Here’s a scenario we often encounter: A fund manager spearheads an initiative to implement a customer relationship management (CRM) system as the tool they’ll use to manage their fundraising or investing.
They heard—from their peers or the CRM software company rep—that this system “does everything!” They get promises that it will solve all of their problems as soon as they get it up and running, and can’t wait for that to happen.
Fast forward to six months after implementation: The system sits idle, or at best, is used in only the most rudimentary way. Users are frustrated, but the fund manager and the firm vow to truly focus on making the CRM a valuable tool soon. So, management renews the software contract for another month or two.
“Maybe we can have an intern take a stab at getting to know the system and teaching us how to use it effectively,” someone says. But, of course, that doesn’t happen. And, ultimately, the firm starts thinking about getting rid of the CRM altogether and going back to using spreadsheets as a poor alternative to fund management software.
Fund Management Software: Designed for Tasks a CRM Can’t Handle
The scenario above isn’t the CRM’s “fault”—or the fund manager’s fault, for that matter. Most CRM systems are highly customizable, so when someone at a firm hears that a particular one “does everything,” itt’s not too hard to believe. But, even so, the firm is now back to managing its stakeholder data in an inefficient, ad hoc way.

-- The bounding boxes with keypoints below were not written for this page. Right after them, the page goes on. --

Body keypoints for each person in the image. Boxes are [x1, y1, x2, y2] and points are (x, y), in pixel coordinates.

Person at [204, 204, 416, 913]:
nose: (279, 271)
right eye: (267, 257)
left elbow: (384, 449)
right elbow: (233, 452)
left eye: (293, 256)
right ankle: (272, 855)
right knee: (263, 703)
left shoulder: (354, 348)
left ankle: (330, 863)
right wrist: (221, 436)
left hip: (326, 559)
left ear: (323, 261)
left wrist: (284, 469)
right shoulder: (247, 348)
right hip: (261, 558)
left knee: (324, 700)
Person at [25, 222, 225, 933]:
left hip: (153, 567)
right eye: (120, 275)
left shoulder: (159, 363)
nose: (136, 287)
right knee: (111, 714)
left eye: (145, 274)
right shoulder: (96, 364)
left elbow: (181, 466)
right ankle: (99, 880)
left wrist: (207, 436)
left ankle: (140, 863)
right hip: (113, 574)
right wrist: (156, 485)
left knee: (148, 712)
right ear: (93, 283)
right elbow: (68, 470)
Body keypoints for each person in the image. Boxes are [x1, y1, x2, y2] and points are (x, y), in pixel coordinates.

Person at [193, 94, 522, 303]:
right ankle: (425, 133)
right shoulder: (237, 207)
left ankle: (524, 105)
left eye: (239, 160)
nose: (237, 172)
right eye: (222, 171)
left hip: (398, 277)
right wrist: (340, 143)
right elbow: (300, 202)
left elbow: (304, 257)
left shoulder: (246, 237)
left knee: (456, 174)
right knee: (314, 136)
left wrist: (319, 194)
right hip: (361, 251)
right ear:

Our recommendation to firms that reach this point violates the business truism that you shouldn’t “throw good money after bad.” But, if that capital is going to deliver a positive outcome, then it’s money well spent, and firms can be forgiven for breaking that rule!

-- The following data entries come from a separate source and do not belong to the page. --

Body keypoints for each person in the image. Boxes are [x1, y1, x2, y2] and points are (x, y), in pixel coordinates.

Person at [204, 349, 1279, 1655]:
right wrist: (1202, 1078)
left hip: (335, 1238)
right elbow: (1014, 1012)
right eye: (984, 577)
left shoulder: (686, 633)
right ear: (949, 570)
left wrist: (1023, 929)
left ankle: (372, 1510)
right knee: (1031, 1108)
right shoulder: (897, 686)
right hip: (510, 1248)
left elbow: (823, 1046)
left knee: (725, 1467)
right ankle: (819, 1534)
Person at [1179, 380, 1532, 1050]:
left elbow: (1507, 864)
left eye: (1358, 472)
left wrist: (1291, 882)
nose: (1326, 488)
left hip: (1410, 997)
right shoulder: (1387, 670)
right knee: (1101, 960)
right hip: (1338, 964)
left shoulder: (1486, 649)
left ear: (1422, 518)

The reason that a CRM investment doesn’t work out is, in nearly all cases, because 1) the decision to purchase it was made hastily, and 2) CRMs lack functionality firms need. When organizations fail to think carefully about their requirements and how a system will meet them, bad things tend to happen.

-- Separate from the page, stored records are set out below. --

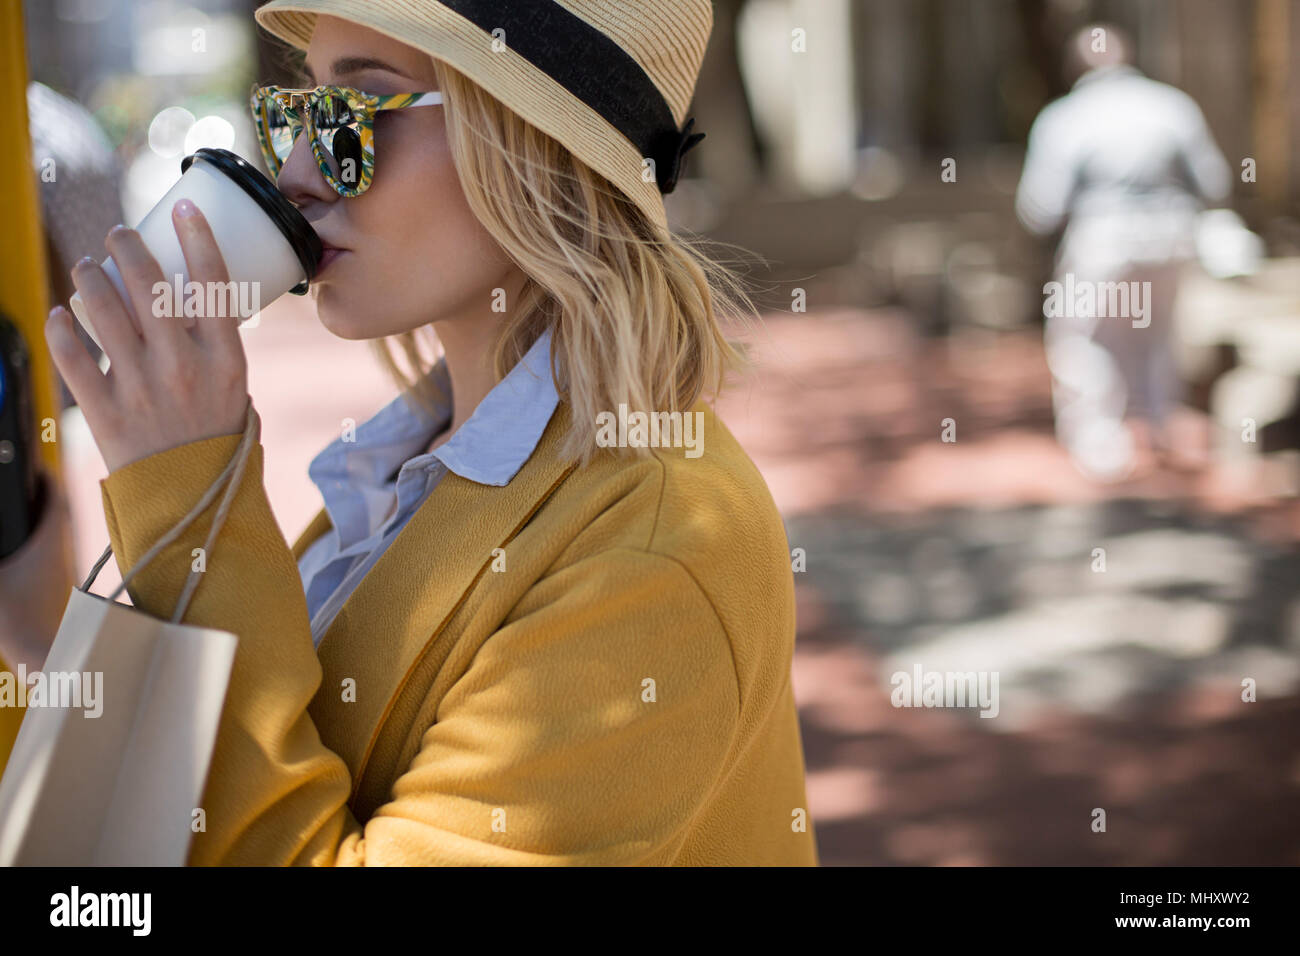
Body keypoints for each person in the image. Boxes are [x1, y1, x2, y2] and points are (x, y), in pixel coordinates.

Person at [43, 0, 818, 866]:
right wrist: (46, 623)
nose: (298, 171)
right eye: (295, 112)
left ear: (531, 140)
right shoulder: (413, 461)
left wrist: (189, 494)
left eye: (354, 113)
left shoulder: (653, 546)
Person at [1015, 23, 1231, 481]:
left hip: (1102, 242)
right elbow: (1215, 181)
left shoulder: (1065, 117)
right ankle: (1158, 428)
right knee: (1156, 335)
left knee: (1085, 340)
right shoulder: (1172, 105)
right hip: (1173, 238)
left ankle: (1100, 446)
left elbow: (1039, 208)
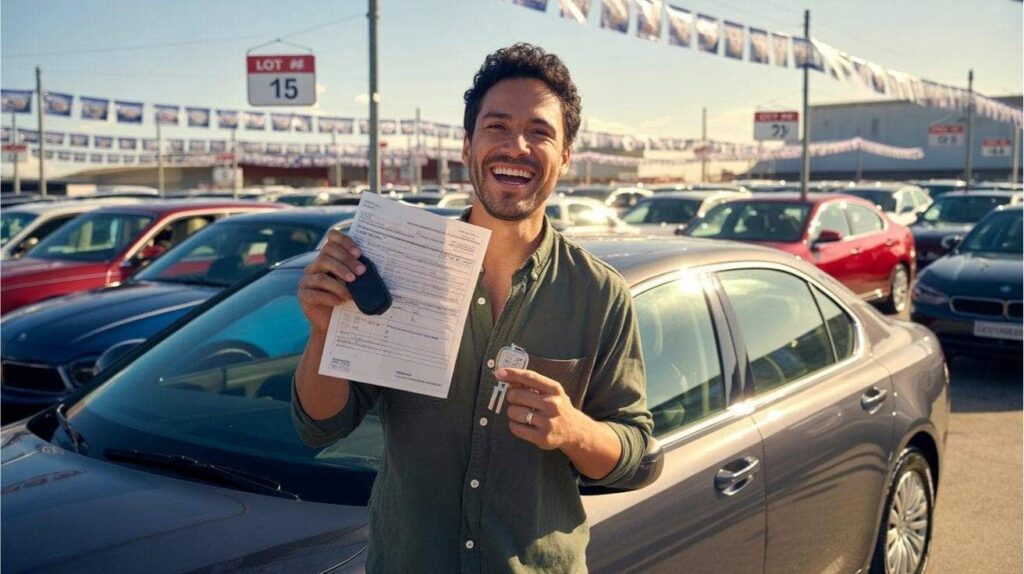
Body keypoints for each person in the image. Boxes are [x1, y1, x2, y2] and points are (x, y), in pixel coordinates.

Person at [292, 43, 652, 573]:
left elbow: (637, 452)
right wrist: (323, 331)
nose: (517, 146)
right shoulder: (398, 264)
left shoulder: (599, 294)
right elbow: (321, 426)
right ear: (467, 146)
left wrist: (573, 429)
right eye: (497, 127)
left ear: (566, 156)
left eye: (540, 131)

Important Questions to Ask Yourself
If you’re looking for true fund management software—particularly after a CRM implementation that didn’t work out—it’s important to ask yourself a few key questions;
- Why do we need fund management software?
- What issues will the right solution solve for us?
- What features and functions will our users need?
- How can we ensure that everyone who uses the system has a chance to provide input on how it’s configured?
Just by answering these questions before starting your search, you’re in a far better position than you were when you purchased your CRM and quickly brought it online. When everyone involved in the buying and launching of an advanced software solution is on the same page and working toward the same goal, you greatly increase the odds that the new system will provide the benefits you’re hoping for.
Other Keys to a Successful Software Implementation
It’s also important to get buy-in from executive sponsors who know what you want to do and why. And the second half of that sentence is important. It’s critical that your sponsor(s) understand your goals and how your new system will help you meet them, rather than just blindly approving your purchase request.
And, finally, you should have a plan in place for ensuring firm-wide adoption of your new fund management software. If you didn’t have a strategy when you implemented your CRM, that could be part of the reason you’ve now abandoned it. “Change management” is an essential element of any type of software implementation.
Moving beyond a CRM-only approach to fundraising and investing, and implementing purpose-built fund management software, is crucial if you want to be successful in today’s competitive business environment.